Scrappy Doo: What Do You Do with Your Scrappy Food

First, I'll say up front that I totally used Scrappy Doo as a Scooby Doo reference to make you click this link. Some of us have fond memories of Scrappy Doo and that pulls on your nostalgic strings. You're obviously delusional and wrong because the true response is one of hate and anger for all things Scrappy Doo.

But this is a safe space and we can all move beyond our Scrappy Doo differences to talk about what we do with scrappy food. Otherwise known as food scraps.

Because I'm relatively poor-ish and hate to waste, here are a few things I do to try not to waste food and stretch out my food budget. These tips will not be for everyone because I am currently an unemployed (but don't want to be) graduate student that likes to cook.

Making stock.

o Veggie Stock: I save up my bits of tomato, onion, garlic, celery, and carrot peels and ends (if I have them also parsnip bit and stems from kale, collards, mustards as well as stems from herbs). I collect them in a gallon size freezer bag and toss in freezer until it is full. Once full, I then dump in a pot, cover with water and bring to a boil. Reduce to a simmer for about 20-30 minutes then turn off heat and let steep for another 30 minutes. Strain and put in freezer containers. For a twist you can thaw and roast the trimmings for a deeper, more complex stock before following the above steps.

o Meat Stock: take meat bones (if not already bones from a cooked meat, then consider roasting the bones a bit to deepen flavor) and put them in a pot. Cover with water and bring to a boil. Reduce heat to a slow simmer and let cook for about 1 ½ to 2 hours. Skim off the 'scum" periodically. Strain and put stock in fridge overnight. The fat will have rised to the top. Skim off the fat, place in freezer safe containers and place in freezer

o BONUS: The solidified fat you just skimmed off the meat stock can be blotted dry on paper towels and stored in an air tight container in the fridge for future use.

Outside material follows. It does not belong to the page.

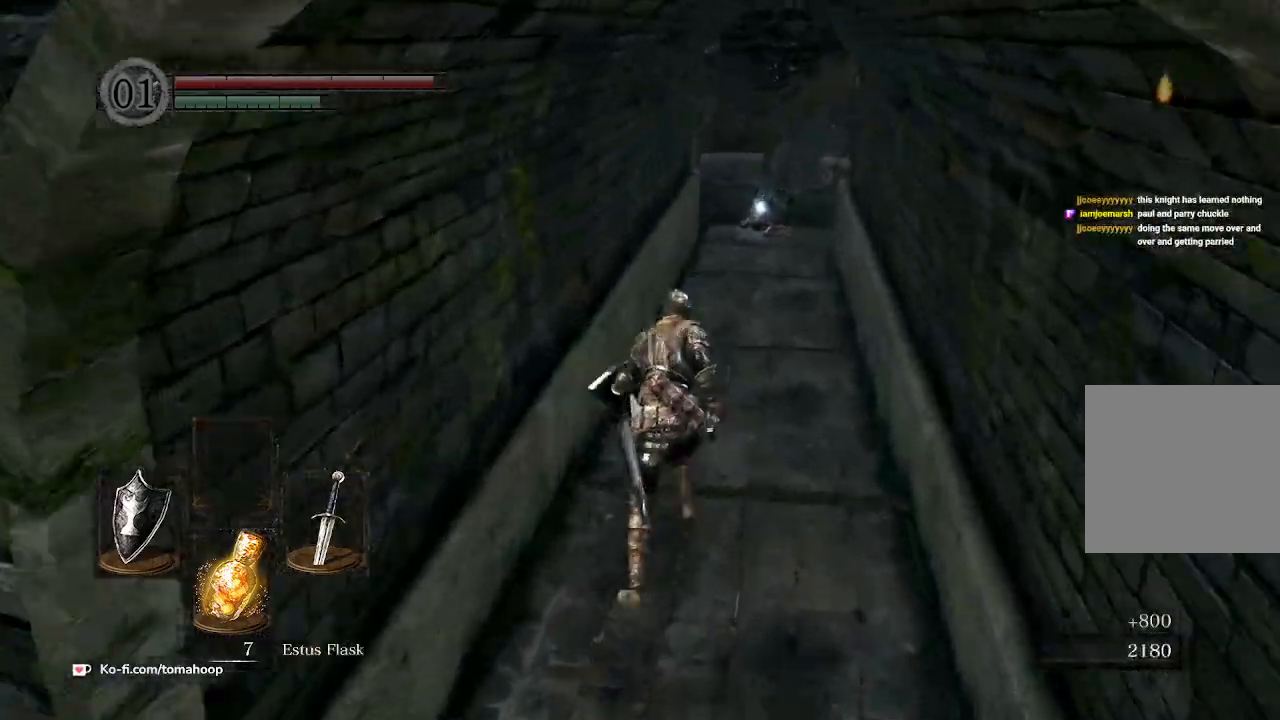
{"buttons": ["B"], "left_stick": "up", "right_stick": "center", "events": []}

Potato Skins: If you are peeling potatoes then don't throw away those peels! Unless they are green in which case peel all the green off the potato and proceed with your original dish. But, if the potatoes aren't green, then take those peels and toss them in a little oil. Layout in a single layer and place in oven until cooked. You can then eat them right then and there OR put in a freezer container and place in freezer for a future time when you want to reheat them (in the oven, the microwave will make you sad).

Chicken Skin: Some of my dishes don't need to added bonus of extra fat from the chicken skin so I take the skin off. I don't throw the skin away because I make crackling. Grab your favorite oven safe skillet (I use my caste iron skillet), lay skins in a single layer, and place in oven. Roast until the fat is rendered and the skins are crisp. I take out the crackling and drain on paper towels and pour of the rendered fat for use in other dishes. Seriously, I eat crackling like chips, but it can be used to add crunchy goodness to any dish.

o BONUS: Rendering fat is super easy, so any meat you cook or cut the fat from, you can render and save for later uses.

While I'm not a fan of sweatbreads and offal, unlike Bumblecat, I totally respect that sort of frugalness!

What are your tips and tricks for using up scraps of food?